Something to try out anyhow, and something that you can use to compare
against an eager loading solution. I’d be willing to bet a beer that
grouped counts will be faster than eager loading (at least 2 X as
fast).

Hope this helps,
Trevor

–
Trevor S.
http://somethinglearned.com

bartb · October 6, 2006, 8:55pm

On 10/6/06, Bart B. [email protected] wrote:

0 and
the correct application logic. This seems to be the root cause, but how
can
I fix it?

Don’t know which DB you use, but I would recommend
a) a good book about SQL
b) using your database’s performance analyzer (e.g. EXPLAIN PLAN).

There are only a few rules to speed up database access:

optimize your queries
optimize your queries
…

With Oracle, your query would most likely cause (assuming you have
indexes
only on the primary and foreign keys):

full table scan on projects(1)
- 2x index scan + table access on connections (for each project found
  in
  step (1))
- 2x index scan + table access on assignments (for each project found
  in
  step (1))

So, assuming projects returns 100 rows, this will run 200 times through
each
of the other tables (bad, when these countain a few million rows).

I would at first get rid of the connection scans (easy - a simple inner
join), and then try to speed up the remaining subqueries and the join
(perhaps by using indexes on connections.kind and assignments.year).

A quick shot to optimize this thing in Oracle (I’m sure this is not the
optimal query for - say - postgresql) would result in:

SELECT p.*
FROM connections c1,
connections c2,
projects p
WHERE c1.project_id = p.id
and c1.kind = ‘p’
and c2.project_id = p.id
and c2.kind = ‘s’
and not exists (
SELECT 1
FROM assignments
WHERE project_id = p.id
AND year < ?)
and p.number_of_students >= (
SELECT count(*) FROM assignments WHERE project_id = p.id and year

= ?
)
and p.kind like ‘%somekind%’
and p.active = ‘y’

Have fun!

Thomas

bartb · October 8, 2006, 10:23am

Michael S. wrote:

Judging by the shown code, I’d say the original poster has more pressing
needs than to optimize queries. Squeezing performance out of
ill-conceived code is the wrong approach.
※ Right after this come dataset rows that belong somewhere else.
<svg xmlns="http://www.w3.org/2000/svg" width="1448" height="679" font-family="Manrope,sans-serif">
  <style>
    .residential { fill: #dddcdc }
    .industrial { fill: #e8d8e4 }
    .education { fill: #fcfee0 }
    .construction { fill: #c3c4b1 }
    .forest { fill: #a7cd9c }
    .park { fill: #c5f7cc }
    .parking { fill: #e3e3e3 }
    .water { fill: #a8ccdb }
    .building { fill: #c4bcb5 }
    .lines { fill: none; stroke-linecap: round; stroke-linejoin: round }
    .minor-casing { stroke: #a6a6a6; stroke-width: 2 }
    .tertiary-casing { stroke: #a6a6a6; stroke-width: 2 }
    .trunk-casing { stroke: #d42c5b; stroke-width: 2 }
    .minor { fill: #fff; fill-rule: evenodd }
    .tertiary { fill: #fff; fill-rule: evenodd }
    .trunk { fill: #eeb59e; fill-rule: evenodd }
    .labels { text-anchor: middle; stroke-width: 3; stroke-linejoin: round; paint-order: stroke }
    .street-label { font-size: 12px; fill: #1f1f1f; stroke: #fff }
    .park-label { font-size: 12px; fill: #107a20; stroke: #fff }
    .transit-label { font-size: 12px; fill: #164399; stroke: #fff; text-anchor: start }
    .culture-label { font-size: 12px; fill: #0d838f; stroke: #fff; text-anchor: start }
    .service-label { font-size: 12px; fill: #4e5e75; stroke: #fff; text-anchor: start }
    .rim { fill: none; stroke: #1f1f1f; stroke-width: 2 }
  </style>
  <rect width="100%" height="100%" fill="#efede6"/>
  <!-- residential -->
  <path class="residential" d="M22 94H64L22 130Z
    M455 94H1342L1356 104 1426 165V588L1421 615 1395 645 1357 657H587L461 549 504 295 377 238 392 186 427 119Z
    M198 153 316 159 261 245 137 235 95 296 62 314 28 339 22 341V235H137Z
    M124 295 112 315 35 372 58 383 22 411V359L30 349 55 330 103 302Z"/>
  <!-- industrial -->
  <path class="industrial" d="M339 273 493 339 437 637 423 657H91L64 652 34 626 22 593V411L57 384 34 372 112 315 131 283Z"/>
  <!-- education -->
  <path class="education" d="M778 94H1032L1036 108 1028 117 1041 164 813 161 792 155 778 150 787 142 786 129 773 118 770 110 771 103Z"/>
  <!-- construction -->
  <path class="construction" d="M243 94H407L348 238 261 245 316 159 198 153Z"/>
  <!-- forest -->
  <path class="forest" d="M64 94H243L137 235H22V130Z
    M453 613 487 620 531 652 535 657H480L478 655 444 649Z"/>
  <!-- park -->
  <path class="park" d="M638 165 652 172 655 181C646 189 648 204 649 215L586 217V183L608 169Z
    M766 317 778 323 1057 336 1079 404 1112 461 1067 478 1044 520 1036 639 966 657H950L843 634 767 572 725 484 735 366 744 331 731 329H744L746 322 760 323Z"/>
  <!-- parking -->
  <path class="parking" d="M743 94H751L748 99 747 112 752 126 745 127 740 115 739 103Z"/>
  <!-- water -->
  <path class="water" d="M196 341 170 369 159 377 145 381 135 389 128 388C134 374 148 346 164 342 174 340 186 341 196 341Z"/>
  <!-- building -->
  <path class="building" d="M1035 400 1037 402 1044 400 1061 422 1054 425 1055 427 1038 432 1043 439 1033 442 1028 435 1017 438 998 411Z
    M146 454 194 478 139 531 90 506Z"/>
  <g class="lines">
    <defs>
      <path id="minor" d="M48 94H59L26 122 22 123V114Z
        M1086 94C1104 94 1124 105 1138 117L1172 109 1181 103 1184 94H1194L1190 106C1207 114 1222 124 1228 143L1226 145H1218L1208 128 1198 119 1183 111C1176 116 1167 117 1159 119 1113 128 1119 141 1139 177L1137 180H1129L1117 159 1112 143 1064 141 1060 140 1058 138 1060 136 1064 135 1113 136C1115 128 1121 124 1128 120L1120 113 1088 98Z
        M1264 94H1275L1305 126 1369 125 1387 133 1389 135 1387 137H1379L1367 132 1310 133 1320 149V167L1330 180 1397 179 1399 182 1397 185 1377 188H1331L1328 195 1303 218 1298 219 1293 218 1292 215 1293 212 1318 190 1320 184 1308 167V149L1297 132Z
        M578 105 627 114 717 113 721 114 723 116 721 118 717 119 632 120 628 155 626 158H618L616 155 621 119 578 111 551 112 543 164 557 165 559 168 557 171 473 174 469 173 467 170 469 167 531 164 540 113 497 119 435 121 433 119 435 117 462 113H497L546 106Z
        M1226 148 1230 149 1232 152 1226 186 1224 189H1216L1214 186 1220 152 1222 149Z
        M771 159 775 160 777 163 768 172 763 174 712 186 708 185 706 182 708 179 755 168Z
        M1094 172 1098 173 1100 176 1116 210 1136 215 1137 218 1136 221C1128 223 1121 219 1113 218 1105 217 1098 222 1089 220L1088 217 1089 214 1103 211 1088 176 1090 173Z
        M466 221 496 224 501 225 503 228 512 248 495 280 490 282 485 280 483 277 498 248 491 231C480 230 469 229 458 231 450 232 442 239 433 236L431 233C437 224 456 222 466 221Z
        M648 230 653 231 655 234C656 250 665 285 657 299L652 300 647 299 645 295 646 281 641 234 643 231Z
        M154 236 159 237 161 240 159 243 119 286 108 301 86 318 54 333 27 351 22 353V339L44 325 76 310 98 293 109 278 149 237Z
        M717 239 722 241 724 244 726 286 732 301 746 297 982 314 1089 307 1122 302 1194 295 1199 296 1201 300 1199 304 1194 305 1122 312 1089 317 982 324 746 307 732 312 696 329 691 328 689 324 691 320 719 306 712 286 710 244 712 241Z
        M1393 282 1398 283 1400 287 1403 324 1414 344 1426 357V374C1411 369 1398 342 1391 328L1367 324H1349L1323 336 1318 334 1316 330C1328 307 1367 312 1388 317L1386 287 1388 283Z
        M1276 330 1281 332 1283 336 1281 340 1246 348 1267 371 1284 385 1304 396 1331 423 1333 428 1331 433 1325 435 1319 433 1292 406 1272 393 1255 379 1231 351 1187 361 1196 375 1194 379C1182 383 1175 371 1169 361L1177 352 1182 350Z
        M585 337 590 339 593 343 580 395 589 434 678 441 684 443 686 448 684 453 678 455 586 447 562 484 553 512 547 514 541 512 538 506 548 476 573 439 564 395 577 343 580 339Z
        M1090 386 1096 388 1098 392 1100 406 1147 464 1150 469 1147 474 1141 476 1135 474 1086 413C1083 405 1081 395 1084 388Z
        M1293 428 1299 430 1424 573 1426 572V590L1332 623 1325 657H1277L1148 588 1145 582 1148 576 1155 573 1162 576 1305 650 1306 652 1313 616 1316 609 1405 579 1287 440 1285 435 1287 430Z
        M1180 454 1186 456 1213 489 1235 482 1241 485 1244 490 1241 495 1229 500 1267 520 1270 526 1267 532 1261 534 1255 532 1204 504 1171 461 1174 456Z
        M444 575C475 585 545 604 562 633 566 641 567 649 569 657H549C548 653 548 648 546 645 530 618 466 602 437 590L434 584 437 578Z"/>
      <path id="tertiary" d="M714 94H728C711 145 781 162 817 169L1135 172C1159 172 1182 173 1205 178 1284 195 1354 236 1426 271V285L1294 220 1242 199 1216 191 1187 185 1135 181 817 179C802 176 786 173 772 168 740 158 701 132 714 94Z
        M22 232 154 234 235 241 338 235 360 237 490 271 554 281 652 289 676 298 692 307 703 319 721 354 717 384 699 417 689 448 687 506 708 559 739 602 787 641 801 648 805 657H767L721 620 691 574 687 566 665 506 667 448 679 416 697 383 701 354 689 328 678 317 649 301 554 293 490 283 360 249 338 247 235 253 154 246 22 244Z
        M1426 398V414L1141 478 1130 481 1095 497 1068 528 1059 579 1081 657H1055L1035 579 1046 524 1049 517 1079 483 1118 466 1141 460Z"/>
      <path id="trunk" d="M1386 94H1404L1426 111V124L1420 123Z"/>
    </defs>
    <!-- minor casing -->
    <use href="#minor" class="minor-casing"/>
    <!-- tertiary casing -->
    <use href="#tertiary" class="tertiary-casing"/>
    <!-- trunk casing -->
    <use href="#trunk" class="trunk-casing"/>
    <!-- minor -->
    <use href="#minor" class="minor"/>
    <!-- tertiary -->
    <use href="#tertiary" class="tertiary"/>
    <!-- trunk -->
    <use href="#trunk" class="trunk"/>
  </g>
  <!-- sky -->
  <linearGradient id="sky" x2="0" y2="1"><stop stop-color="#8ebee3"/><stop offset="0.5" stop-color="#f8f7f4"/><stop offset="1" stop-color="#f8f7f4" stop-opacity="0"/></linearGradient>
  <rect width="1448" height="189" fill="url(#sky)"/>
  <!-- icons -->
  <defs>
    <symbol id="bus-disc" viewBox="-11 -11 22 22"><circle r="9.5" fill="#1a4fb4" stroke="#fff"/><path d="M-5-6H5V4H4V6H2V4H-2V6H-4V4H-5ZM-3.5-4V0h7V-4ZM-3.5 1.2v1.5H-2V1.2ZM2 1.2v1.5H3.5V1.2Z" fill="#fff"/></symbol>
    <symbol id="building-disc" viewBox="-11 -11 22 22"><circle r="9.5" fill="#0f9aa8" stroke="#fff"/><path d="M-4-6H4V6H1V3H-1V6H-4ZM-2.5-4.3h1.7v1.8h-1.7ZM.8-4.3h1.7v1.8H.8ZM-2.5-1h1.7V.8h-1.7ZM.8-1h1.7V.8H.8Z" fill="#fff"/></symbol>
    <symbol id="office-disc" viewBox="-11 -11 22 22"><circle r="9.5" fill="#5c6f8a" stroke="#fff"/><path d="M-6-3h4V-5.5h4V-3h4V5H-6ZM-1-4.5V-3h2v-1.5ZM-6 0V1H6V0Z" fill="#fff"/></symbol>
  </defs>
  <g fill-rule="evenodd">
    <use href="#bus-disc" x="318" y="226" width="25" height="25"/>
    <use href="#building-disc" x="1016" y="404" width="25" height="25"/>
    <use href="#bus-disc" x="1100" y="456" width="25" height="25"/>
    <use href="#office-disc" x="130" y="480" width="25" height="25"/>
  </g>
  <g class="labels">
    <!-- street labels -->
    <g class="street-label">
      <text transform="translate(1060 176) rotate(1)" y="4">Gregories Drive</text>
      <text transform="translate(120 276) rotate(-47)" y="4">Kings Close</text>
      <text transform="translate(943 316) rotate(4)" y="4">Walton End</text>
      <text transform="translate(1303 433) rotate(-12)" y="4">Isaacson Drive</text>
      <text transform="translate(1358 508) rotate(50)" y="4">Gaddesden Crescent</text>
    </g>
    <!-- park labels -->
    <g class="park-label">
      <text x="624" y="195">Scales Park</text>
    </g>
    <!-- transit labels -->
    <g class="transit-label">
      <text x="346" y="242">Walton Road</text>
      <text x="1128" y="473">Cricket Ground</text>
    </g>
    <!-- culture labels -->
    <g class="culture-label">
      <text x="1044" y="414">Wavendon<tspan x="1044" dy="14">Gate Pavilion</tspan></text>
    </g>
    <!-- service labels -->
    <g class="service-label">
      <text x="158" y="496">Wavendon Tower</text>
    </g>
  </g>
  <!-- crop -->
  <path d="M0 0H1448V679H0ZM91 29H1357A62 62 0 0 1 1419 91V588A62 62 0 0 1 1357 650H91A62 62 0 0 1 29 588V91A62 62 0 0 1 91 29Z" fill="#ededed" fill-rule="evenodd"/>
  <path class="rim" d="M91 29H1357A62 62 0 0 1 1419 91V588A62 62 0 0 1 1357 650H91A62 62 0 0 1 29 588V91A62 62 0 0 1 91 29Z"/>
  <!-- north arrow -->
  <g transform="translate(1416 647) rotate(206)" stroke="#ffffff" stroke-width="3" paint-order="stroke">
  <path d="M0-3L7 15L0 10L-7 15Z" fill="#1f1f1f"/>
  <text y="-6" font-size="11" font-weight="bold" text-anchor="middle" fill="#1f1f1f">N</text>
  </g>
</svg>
The problem appears to be one
of algorithm, not micro-optimization.

I know that the data modelling is not optimal. This is an inherited
project
and I don’t like the speed right now.
I’m strongly thinking of making separate tables for connections with
kind p
and kind s, that would remove a lot of “select from connections where
kind
= ‘s’” queries…

Bart

bartb · October 6, 2006, 10:11pm

On Friday 06 October 2006 20:27, T wenrich wrote:

Don’t know which DB you use, but I would recommend
a) a good book about SQL
b) using your database’s performance analyzer (e.g. EXPLAIN PLAN).

There are only a few rules to speed up database access:

optimize your queries

optimize your queries

…

Judging by the shown code, I’d say the original poster has more pressing
needs than to optimize queries. Squeezing performance out of
ill-conceived code is the wrong approach. The problem appears to be one
of algorithm, not micro-optimization.